PROBLEM =>
Using the word "medioambientales" as the filter, copy each matching line from the records.

ENTRIES PROVIDED =>
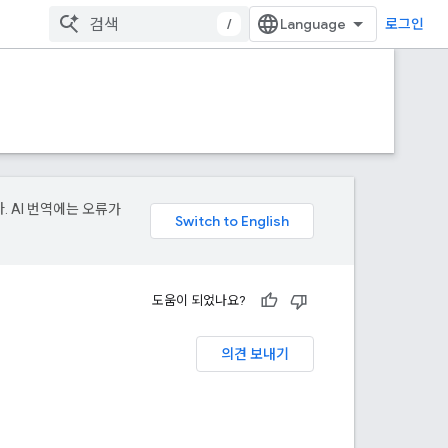
/
로그인
. AI 번역에는 오류가
도움이 되었나요?
의견 보내기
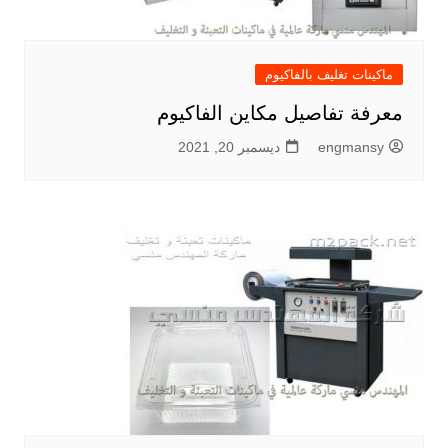
ماكينات تغليف بالفاكيوم
معرفة تفاصيل مكاين الفاكيوم
engmansy
ديسمبر 20, 2021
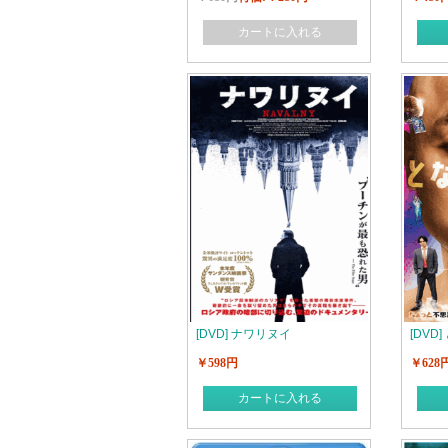
カートに入れる
[DVD] ナワリヌイ
[DVD
￥598円
￥628
カートに入れる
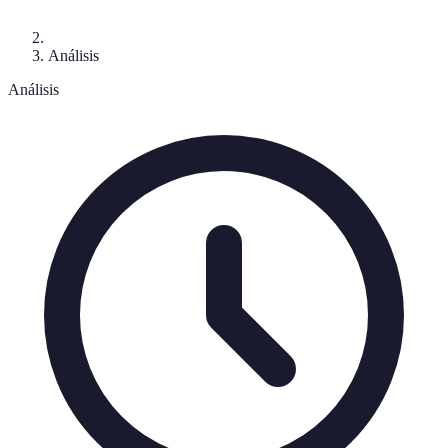
Análisis
Análisis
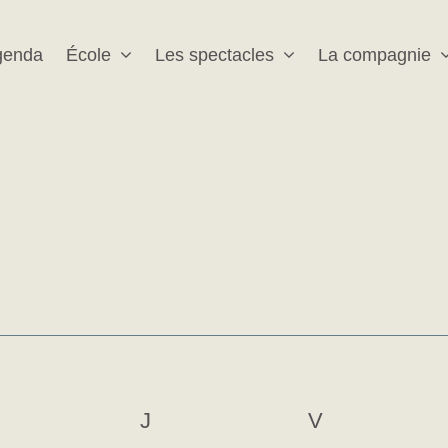
genda
École
Les spectacles
La compagnie
MERCREDI
J
JEUDI
V
VENDREDI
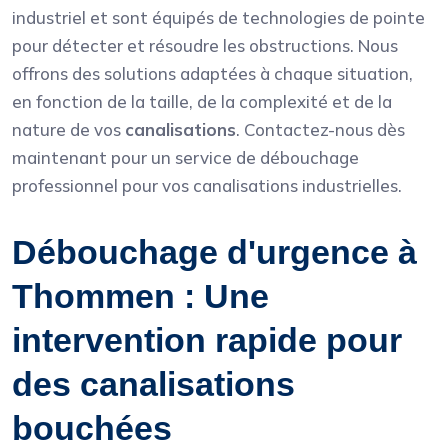
industriel et sont équipés de technologies de pointe
pour détecter et résoudre les obstructions. Nous
offrons des solutions adaptées à chaque situation,
en fonction de la taille, de la complexité et de la
nature de vos
canalisations
. Contactez-nous dès
maintenant pour un service de débouchage
professionnel pour vos canalisations industrielles.
Débouchage d'urgence à
Thommen : Une
intervention rapide pour
des canalisations
bouchées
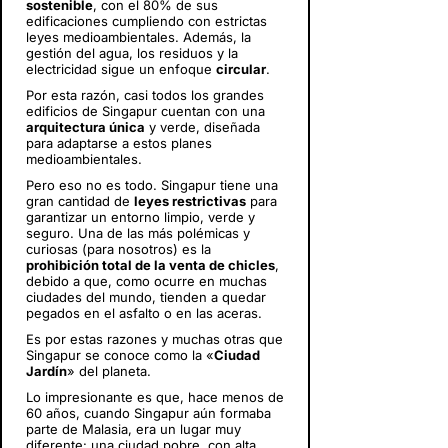
sostenible
, con el 80% de sus
edificaciones cumpliendo con estrictas
leyes medioambientales. Además, la
gestión del agua, los residuos y la
electricidad sigue un enfoque
circular
.
Por esta razón, casi todos los grandes
edificios de Singapur cuentan con una
arquitectura única
y verde, diseñada
para adaptarse a estos planes
medioambientales.
Pero eso no es todo. Singapur tiene una
gran cantidad de
leyes restrictivas
para
garantizar un entorno limpio, verde y
seguro. Una de las más polémicas y
curiosas (para nosotros) es la
prohibición total de la venta de chicles
,
debido a que, como ocurre en muchas
ciudades del mundo, tienden a quedar
pegados en el asfalto o en las aceras.
Es por estas razones y muchas otras que
Singapur se conoce como la «
Ciudad
Jardín
» del planeta.
Lo impresionante es que, hace menos de
60 años, cuando Singapur aún formaba
parte de Malasia, era un lugar muy
diferente: una ciudad pobre, con alta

SOLUTION FOR THIS TASK =>
leyes medioambientales. Además, la
medioambientales.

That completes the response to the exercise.